Schauffele said he wished he could have put more pressure on Clark, but that he was just flat on Sunday: "I started leaking oil."

  photo  AP photo by Chris Carlson / Xander Schauffele hits from a bunker on the 18th hole at Quail Hollow Club during the final round of the PGA Tour's Wells Fargo Championship on Sunday in Charlotte, N.C.

Ames closes it out

DULUTH, Ga. — Stephen Ames capped a dominant three days at TPC Sugarloaf with a 4-under 68 that gave him the tournament scoring record and a four-shot victory in the Mitsubishi Electric Classic.

Ames joined David Toms as the only multiple winners on the PGA Tour Champions this year. The 59-year-old previously won the Trophy Hassan II in Morocco.

Ames had a three-shot lead going into the final round and was never seriously challenged. He drove into the water on the final hole and still made a 30-foot par putt to finish at 19-under 197. Ames broke his own 54-hole record at Sugarloaf by four shots; he also won in 2017.

Miguel Angel Jimenez birdied the final hole for a 68 to finish alone in second, two shots ahead of Ken Tanigawa (71). Brett Quigley tried to make a run at Ames and got within three shots until a bogey-double bogey finish for a 69 to finish alone in fourth at 12 under.

Meronk by a shot

GUIDONIA MONTECELIO, Italy — Adrian Meronk closed with a 2-under 69 for a one-shot victory in the Italian Open, strengthening the 29-year-old Polish player's case to return to Marco Simone Golf and Country Club this fall as part of Europe's Ryder Cup team.

Meronk finished the 72-hole event at 13-under 271 to hold off Romain Langasque (70). Julien Guerrier, who held the 54-hole lead, shot a 73 and finished alone in third at 10 under as French players took two of the top three spots.

Meronk won for the third time on the European circuit and moved to No. 4 in the Race to Dubai standings for the DP World Tour.
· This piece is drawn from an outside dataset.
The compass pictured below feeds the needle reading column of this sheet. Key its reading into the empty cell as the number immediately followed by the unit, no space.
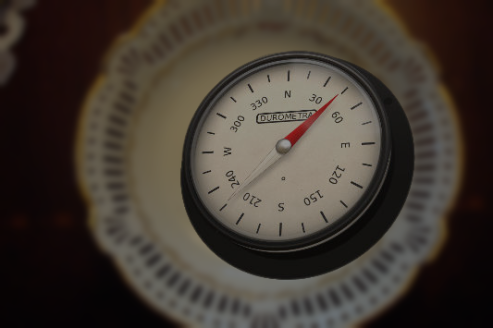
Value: 45°
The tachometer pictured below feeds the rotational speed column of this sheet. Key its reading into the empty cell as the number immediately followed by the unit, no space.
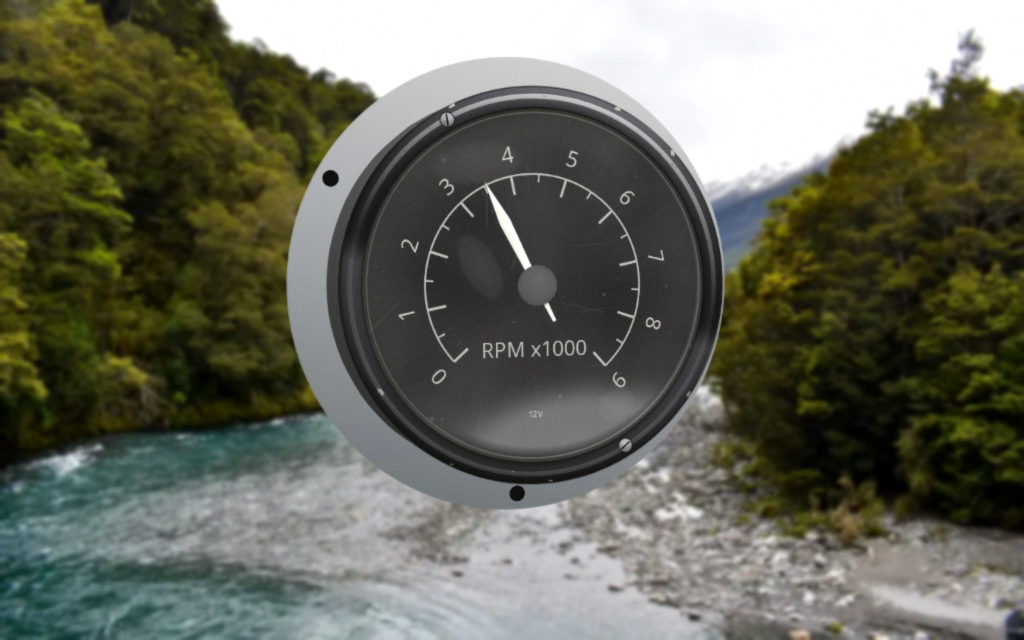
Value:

He took the lead with a 3-wood shot that landed just short of the green on the par-4 16th. Meronk then saved par on the 17th after missing the green to the right, and he effectively sealed his win by making a seven-foot birdie putt on the final hole.

Marco Simone will host the Ryder Cup the last week in September, when Europe will be trying to take the trophy back from the United States, which won a record-setting rout on American soil in 2021.

Crown for Thailand

SAN FRANCISCO — Atthaya Thitikul birdied the 16th hole to cap a dominant week that carried Thailand to a 3-0 victory over Australia on Sunday for the country's first International Crown team match play title.

Thitikul beat Stephanie Kyriacou 4 and 2 to improve to 5-0 for the week and earn the clinching point in the final. Patty Tavatanakit had already beaten Hannah Green 4 and 3 in the other singles match.

Sisters Ariya and Moriya Jutanugarn won their match over Sarah Kemp and Minjee Lee, 4 and 3, when Ariya holed out a chip shot from the edge of the green on the 15th hole as sixth-seeded Thailand finished the week winning 11 of 12 matches.

The United States beat Sweden 2-1 in the consolation match to finish third.

It was a breakthrough weekend for Thailand, which had never finished better than fourth in the first three editions of this tournament. The Thai team was dominant at Harding Park as the only country to win every match in pool play and then delivered a dominating championship match after surviving a tight semifinal against the United States earlier in the day, 2-1.

Australia beat Sweden 3-0 in the other semifinal.